### INSTRUCTION
This calls for a word-for-word copy of all the data, with each picture removed.

### MATERIALS PROVIDED

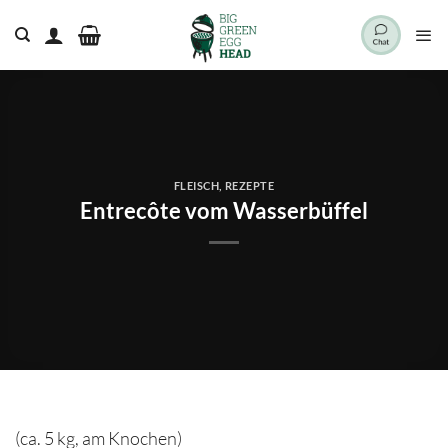
Zum
Inhalt
springen
FLEISCH
,
REZEPTE
Entrecôte vom Wasserbüffel
(ca. 5 kg, am Knochen)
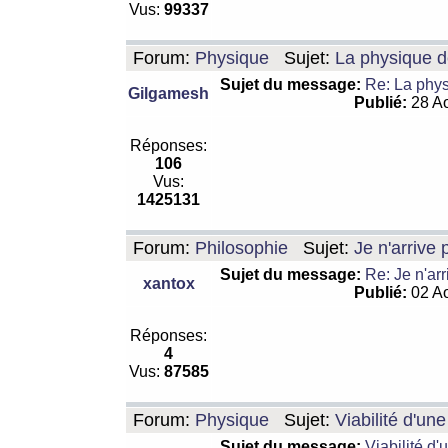
Vus:
99337
Forum:
Physique
Sujet:
La physique de
Sujet du message:
Re: La physi
Gilgamesh
Publié:
28 Ao
Réponses:
106
Vus:
1425131
Forum:
Philosophie
Sujet:
Je n'arrive
Sujet du message:
Re: Je n'ar
xantox
Publié:
02 Ao
Réponses:
4
Vus:
87585
Forum:
Physique
Sujet:
Viabilité d'un
Sujet du message:
Viabilité d'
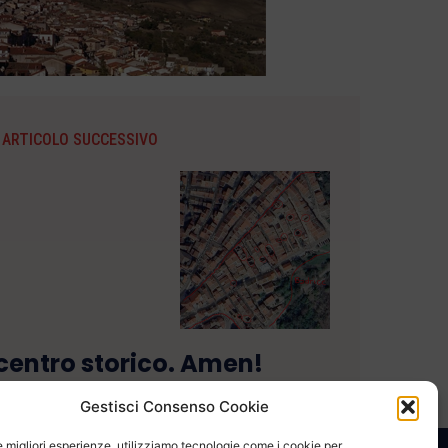
ARTICOLO SUCCESSIVO
l centro storico. Amen!
Gestisci Consenso Cookie
le migliori esperienze, utilizziamo tecnologie come i cookie per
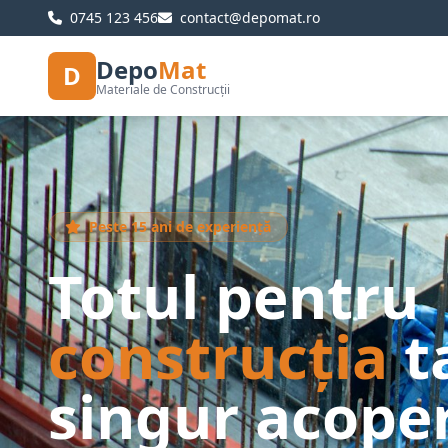
0745 123 456
contact@depomat.ro
Depo
Mat
D
Materiale de Construcții
Peste 15 ani de experiență
Totul pentru
construcția
t
singur acoper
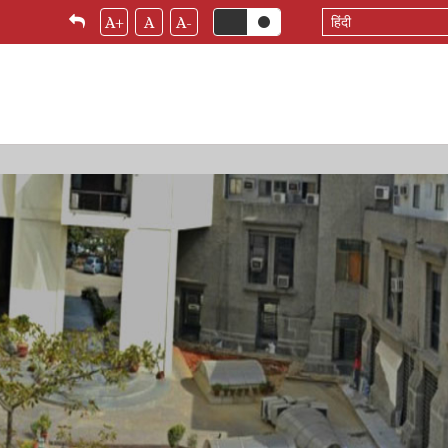
Select
A+
A
A-
your
language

### RESULT OF THE TASK
Zum
Inhalt
springen
FLEISCH
,
REZEPTE
Entrecôte vom Wasserbüffel
(ca. 5 kg, am Knochen)
Vus:
99337
Forum:
Physique
Sujet:
La physique de
Sujet du message:
Re: La physi
Gilgamesh
Publié:
28 Ao
Réponses:
106
Vus:
1425131
Forum:
Philosophie
Sujet:
Je n'arrive
Sujet du message:
Re: Je n'ar
xantox
Publié:
02 Ao
Réponses:
4
Vus:
87585
Forum:
Physique
Sujet:
Viabilité d'un
Sujet du message:
Viabilité d'
ARTICOLO SUCCESSIVO
l centro storico. Amen!
Gestisci Consenso Cookie
le migliori esperienze, utilizziamo tecnologie come i cookie per
0745 123 456
contact@depomat.ro
Depo
Mat
D
Materiale de Construcții
Peste 15 ani de experiență
Totul pentru
construcția
t
singur acoper
Select
A+
A
A-
your
language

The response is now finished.